While Meyers offers valuable perspective on the question, his answer did overlook the fact that unconscious discrimination continues to play a role when it comes to hiring, with plenty of studies showing that people still tend to favor men and white people, even if they believe themselves to be free of these kinds of prejudices.

Because of this, another late-night host, John Oliver, tried an innovative strategy when hiring writers for his HBO show Last Week Tonight, according to IndieWire. On top of hiring former David Letterman writer Nell Scovell to actively seek out women and encourage them to apply, Oliver and his staff used blind submissions in both rounds of hiring. “Oliver chose to hide the writers’ names from himself, he says, to fight against his own prejudices,” Ingoo Kang of IndieWire writes. The result was a staff with two women out of nine writers. 

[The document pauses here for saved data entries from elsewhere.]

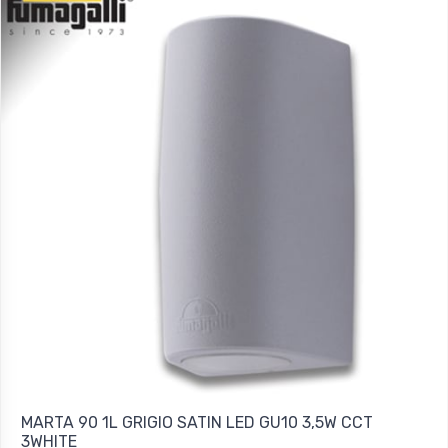
MARTA 90 1L GRIGIO SATIN LED GU10 3,5W CCT
3WHITE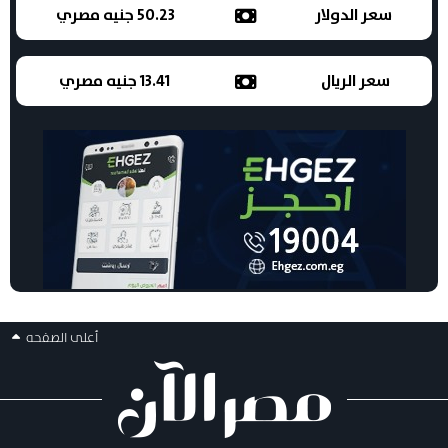
سعر الدولار
50.23 جنيه مصري
سعر الريال
13.41 جنيه مصري
أعلى الصفحه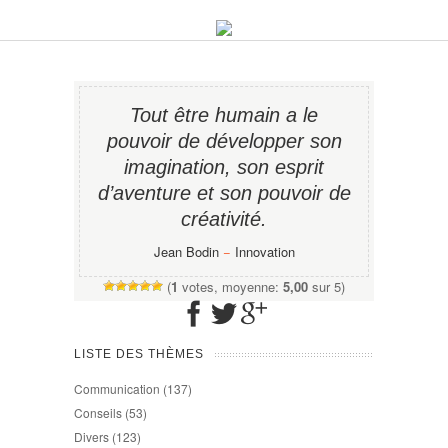
Tout être humain a le
pouvoir de développer son
imagination, son esprit
d’aventure et son pouvoir de
créativité.
Jean Bodin
−
Innovation
(
1
votes, moyenne:
5,00
sur 5)
LISTE DES THÈMES
Communication
(137)
Conseils
(53)
Divers
(123)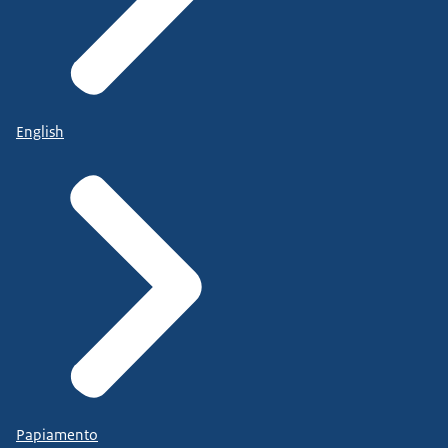
English
Papiamento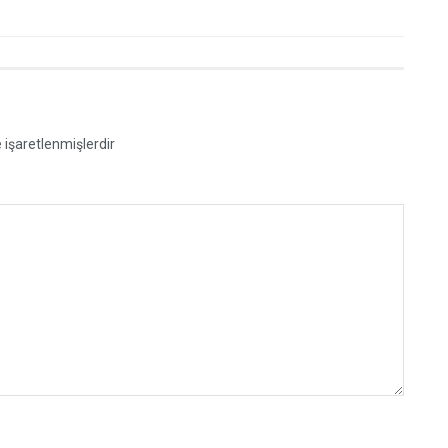
e işaretlenmişlerdir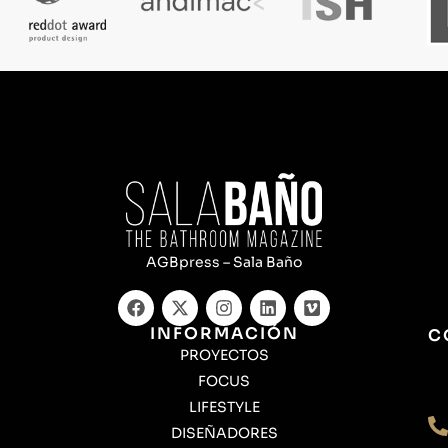
AGBpress – Sala Baño
INFORMACIÓN
C
PROYECTOS
FOCUS
LIFESTYLE
DISEÑADORES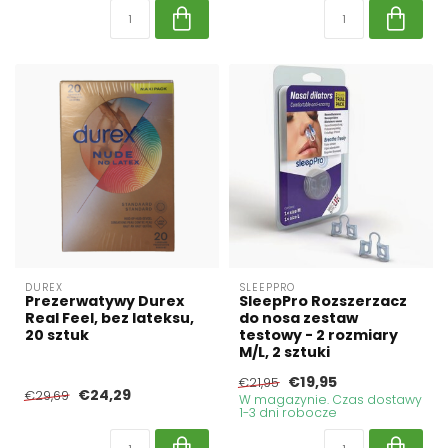
DUREX
SLEEPPRO
Prezerwatywy Durex
SleepPro Rozszerzacz
Real Feel, bez lateksu,
do nosa zestaw
20 sztuk
testowy - 2 rozmiary
M/L, 2 sztuki
€19,95
€21,95
€24,29
€29,69
W magazynie. Czas dostawy
1-3 dni robocze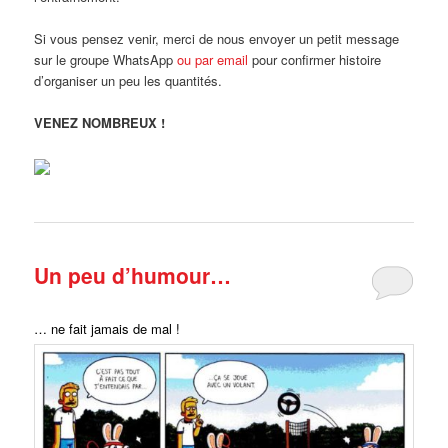
Si vous pensez venir, merci de nous envoyer un petit message
sur le groupe WhatsApp
ou par email
pour confirmer histoire
d’organiser un peu les quantités.
VENEZ NOMBREUX !
Un peu d’humour…
… ne fait jamais de mal !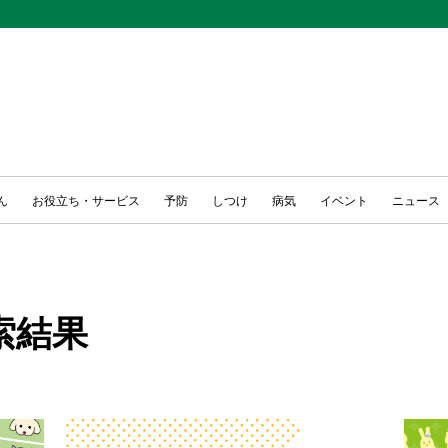
ん
お役立ち・サービス
予防
しつけ
病気
イベント
ニュース
索結果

That two out of nine, or three out of 12 is a sign of improvement reflects how lopsided the field still is. As Kang writes:

Last Week Tonight ended up with two female staffers, Juli Weiner and Jill Twiss, out of a total of nine writers. That 22% figure doesn’t sound like much, but it’s certainly an improvement over other shows. Of the three 2014 Emmy-nominated late-night talk shows, Jon Stewart boasts a 19% female writing staff (3 of 16 writers), Jimmy Fallon a 10% female writing staff (2 of 20 writers), and Stephen Colbert a paltry 5% (only 1 of his 19 writers is a woman).

[Correction, Aug. 13, 2014: Daily Show writer Daniel Radosh informs us that there are actually four female writers out of 14 on Jon Stewart’s staff, which is 29 percent of its writing staff.]

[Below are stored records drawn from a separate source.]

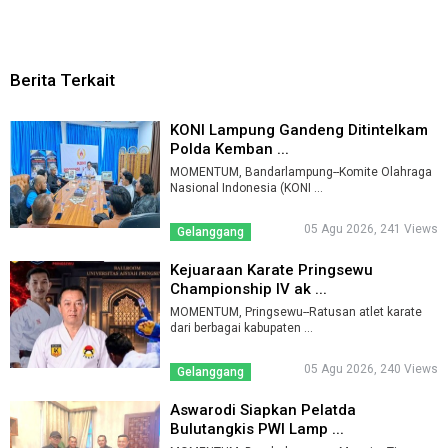
Berita Terkait
KONI Lampung Gandeng Ditintelkam
Polda Kemban ...
MOMENTUM, Bandarlampung--Komite Olahraga
Nasional Indonesia (KONI ...
05 Agu 2026, 241 Views
Gelanggang
Kejuaraan Karate Pringsewu
Championship IV ak ...
MOMENTUM, Pringsewu--Ratusan atlet karate
dari berbagai kabupaten ...
05 Agu 2026, 240 Views
Gelanggang
Aswarodi Siapkan Pelatda
Bulutangkis PWI Lamp ...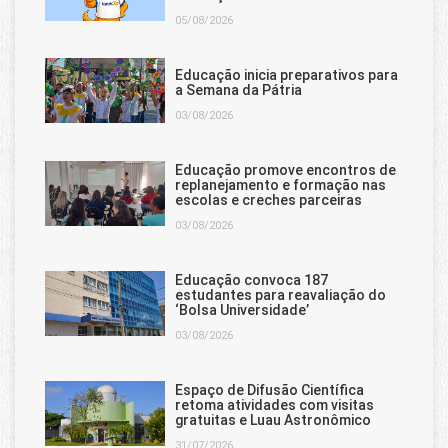
05/08/2026
Educação inicia preparativos para
a Semana da Pátria
03/08/2026
Educação promove encontros de
replanejamento e formação nas
escolas e creches parceiras
03/08/2026
Educação convoca 187
estudantes para reavaliação do
‘Bolsa Universidade’
03/08/2026
Espaço de Difusão Científica
retoma atividades com visitas
gratuitas e Luau Astronômico
31/07/2026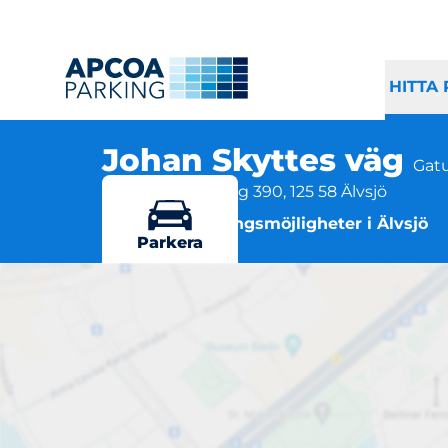
HITTA
Johan Skyttes väg
Gat
Johan Skyttes väg 390, 125 58 Älvsjö
Flera parkeringsmöjligheter i Älvsjö
Parkera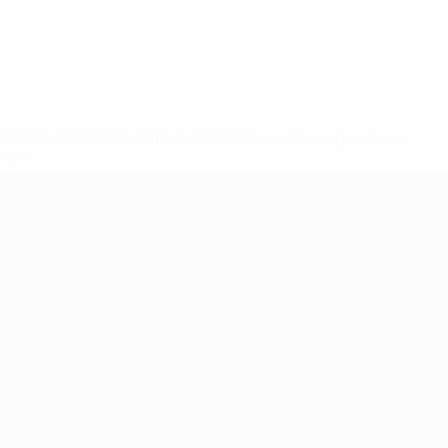
148df62d7eb6-64dbbd01b1cf-1000--fifa-uefa-sospendono-
</a>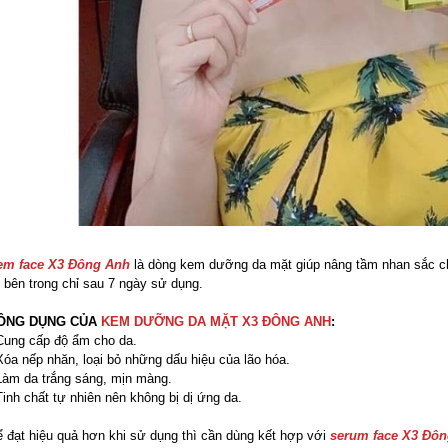
em face X3 Đông Anh
là dòng kem dưỡng da mặt giúp nâng tầm nhan sắc cho
 bên trong chỉ sau 7 ngày sử dụng.
ÔNG DỤNG CỦA
KEM DƯỠNG DA MẶT X3 ĐÔNG ANH
:
Cung cấp độ ẩm cho da.
Xóa nếp nhăn, loại bỏ những dấu hiệu của lão hóa.
Làm da trắng sáng, mịn màng.
Tinh chất tự nhiên nên không bị dị ứng da.
 đạt hiệu quả hơn khi sử dụng thì cần dùng kết hợp với
serum face X3 Đô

Meyers and Oliver are definitely showing a way forward. Meyers is right that a diverse pipeline can help improve diversity in the writers’ rooms of television, which means standup clubs and improv troupes need to give more opportunities to young comics. And Oliver’s experiment shows that the paucity of the pipeline still means that even blind hiring leads to a mostly male staff. That doesn’t mean he was wrong to do what he could to minimize the effect of unconscious bias, of course. But it also suggests that this problem can’t be fixed solely from the top down and that going after a diverse staff rather than making yourself colorblind might be a more effective route.

So, now we are on our way toward more diversity in the late-night writers’ room. Next step: Diversity in the host’s chair. A girl can dream.